Teachers who antagonize their students, even slightly, by belittling them, showing favoritism, or criticizing their contributions and efforts can damage the students’ learning potential, according to a new study published in the journal Communication Education.
This is true even when an otherwise effective teacher has one bad day; the harmful behavior can ruin the students’ perception of that teacher, essentially demotivating them from doing well in the class.
For the study, the researchers investigated the influence of teacher “misbehavior” on student learning by setting up a teaching experiment in which almost 500 undergraduate students watched a video of a lecture.
The students were randomly split into two groups: one group watched a lesson with teacher antagonism, and the other group watched a standard lesson without antagonism. They then answered a series of questions about the content, before completing a multiple-choice test.
After comparing the test scores of the two groups, the researchers found that the group who watched the video with teacher antagonism performed worse than the standard group. Test scores were up to 5 percent lower for those who watched the lesson with antagonism because they disliked what they were learning.
In addition, the students who were exposed to teacher hostility were less likely to put as much effort into learning, and were unwilling to take part in future courses taught by that teacher.
The researchers stress that beyond just the short-term stress of teacher antagonism, there are also long-term negative consequences of this teacher misbehavior on student learning.
“Even slight antagonism, coupled with otherwise effective teaching, can demotivate students from being engaged and hinder their learning opportunities. So even one bad day of teaching can ruin a student’s perception of the teacher and create an unnecessary roadblock to learning for the rest of the term,” said study leader Dr. Alan Goodboy.

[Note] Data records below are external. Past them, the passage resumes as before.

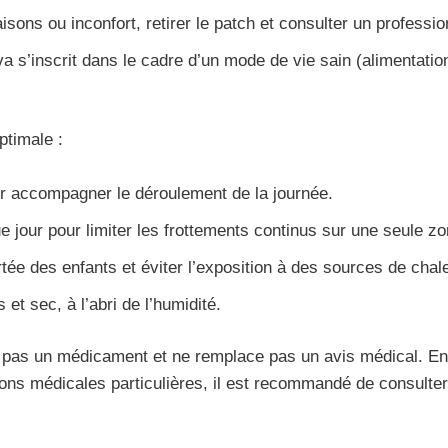
ons ou inconfort, retirer le patch et consulter un professio
s’inscrit dans le cadre d’un mode de vie sain (alimentation
ptimale :
ur accompagner le déroulement de la journée.
jour pour limiter les frottements continus sur une seule zo
tée des enfants et éviter l’exposition à des sources de chal
et sec, à l’abri de l’humidité.
t pas un médicament et ne remplace pas un avis médical. En
ns médicales particulières, il est recommandé de consulter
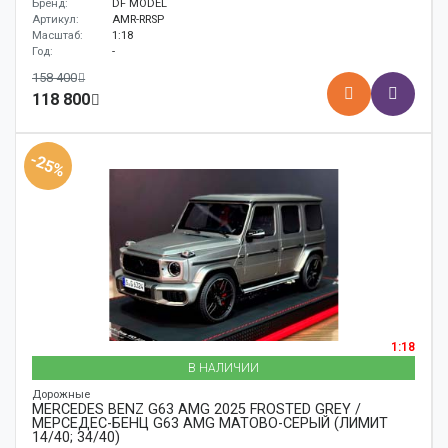
Бренд:
DF MODEL
Артикул:
AMR-RRSP
Масштаб:
1:18
Год:
-
158 400
118 800
-25%
1:18
В НАЛИЧИИ
Дорожные
MERCEDES BENZ G63 AMG 2025 FROSTED GREY /
МЕРСЕДЕС-БЕНЦ G63 AMG МАТОВО-СЕРЫЙ (ЛИМИТ
14/40; 34/40)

Teachers should therefore be especially careful to prevent negative behavior seeping into the classroom.
“Antagonism can come into classrooms unexpectedly and suddenly, even without the knowledge of the teachers themselves,” said Goodboy.
“We therefore need to ensure that future teachers are better equipped to recognize when antagonism may be creeping in, focusing on how antagonism manifests itself and working on developing more positive ways of interacting with students, even during times of disagreement.”